> **WRITTEN TASK 1**
Reproduce the part of the email between "On Thu, Nov" and "Linux web host.", inclusive.
> **WRITTEN TASK 2**
In the email, what can REMOTE_USER be used as once HTTP auth is enabled?
> **WRITTEN TASK 3**
Write what comes next in the email, starting after its final line.

> **EXCERPTED TEXT**
------------------------------------------------------------------------

Is it possible that they were able to download your server side
script? is that directory open in such a way to allow them access to
download rather then execute? does the script leak those parameters
when executed?

here is what i do for similar situations:
1. enable https: it really does not hurt and this should just be on by default.
2. use an api string or use a custom user agent string: only clients
with the correct string will actually be listened to (this will help
you in the future too)
3. enable http auth: even if it is stupid data; it keeps away those
random rubbernecker and crawlers that ignore robots.txt, you can even
use REMOTE_USER as additional metadata that can be used to track down
systems.




On Thu, Nov 17, 2016 at 1:52 PM, Loren Burlingame <theixian at hotmail.com> wrote:
> Here is the scenario:
>
>
> I have written a simple little Perl script which runs on an Linux web host.
>
>
> The purpose is to track the IP of laptop computers we own.

------------------------------------------------------------------------

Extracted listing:
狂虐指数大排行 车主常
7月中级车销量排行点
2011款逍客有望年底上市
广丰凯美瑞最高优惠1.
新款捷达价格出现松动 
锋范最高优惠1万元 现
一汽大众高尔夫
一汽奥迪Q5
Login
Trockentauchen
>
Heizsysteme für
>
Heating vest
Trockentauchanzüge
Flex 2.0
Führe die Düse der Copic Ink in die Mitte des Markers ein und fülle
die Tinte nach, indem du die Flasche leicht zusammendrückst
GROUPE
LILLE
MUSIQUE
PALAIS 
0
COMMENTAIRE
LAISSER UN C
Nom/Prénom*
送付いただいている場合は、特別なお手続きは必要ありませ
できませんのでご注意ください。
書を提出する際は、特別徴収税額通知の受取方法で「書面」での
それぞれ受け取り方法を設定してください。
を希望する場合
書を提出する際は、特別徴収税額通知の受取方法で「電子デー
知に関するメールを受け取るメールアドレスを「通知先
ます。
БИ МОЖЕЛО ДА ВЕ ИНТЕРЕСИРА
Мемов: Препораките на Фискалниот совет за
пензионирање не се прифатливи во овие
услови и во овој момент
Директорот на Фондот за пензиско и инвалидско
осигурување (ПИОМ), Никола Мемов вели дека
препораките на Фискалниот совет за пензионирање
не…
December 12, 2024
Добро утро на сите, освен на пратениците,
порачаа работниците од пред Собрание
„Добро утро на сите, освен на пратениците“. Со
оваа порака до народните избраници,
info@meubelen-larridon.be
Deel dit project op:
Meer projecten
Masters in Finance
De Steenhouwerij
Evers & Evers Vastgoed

------------------------------------------------------------------------

> **TASK RESULT 1**
On Thu, Nov 17, 2016 at 1:52 PM, Loren Burlingame <theixian at hotmail.com> wrote:
> Here is the scenario:
>
>
> I have written a simple little Perl script which runs on an Linux web host.

> **TASK RESULT 2**
It can be used as additional metadata to track down systems.

> **TASK RESULT 3**
>
>
> The laptops are Windows 10. They run a little PowerShell script triggered
> off of an event (when an IP address is assigned to an interface).
>
>
> The computer name along with a couple of parameters is encoded in base64 and
> this string is passed in the URL to the Perl script on the server over
> unencrypted HTTP.
>
>
> The base64 encoding is in no way an attempt to encrypt or "secure" the
> communication, it is just a convenient way to get all of the parameters into
> a single HTTP GET parameter.
>
>
> The server-side Perl script is set up in such a way that if any query that
> isn't recognized is received, an error page is displayed.
>
>
> Only strictly sanitized input is then inserted into an SQLite db file. So
> the parameters have to be perfectly ordered and then encoded then received,
> decoded, checked and then finally inserted.
>
>
> Here is the confounding part:
>
>
> Twice now, in as many days, I have seen a duplicate of a query for two of
> our laptops come in from unexpected IPs and written to the db file.
>
>
> The laptops in question are sitting in our office, have not been touched by
> users and have no correlating events in their logs.
>
>
> The querying IPs are only a few octets apart (65.208.151.114 and
> 65.208.151.119) and both show that they belong to a block of IPs owned by
> Kintiskton LLC (a subnet of a Verizon Business block). Both IPs geo-locate
> to La Hara, California (a suburb of Los Angeles). They also are using a
> strange UA: "Mozilla/4.0 (compatible; MSIE 6.0; Windows NT 5.1; SV1)"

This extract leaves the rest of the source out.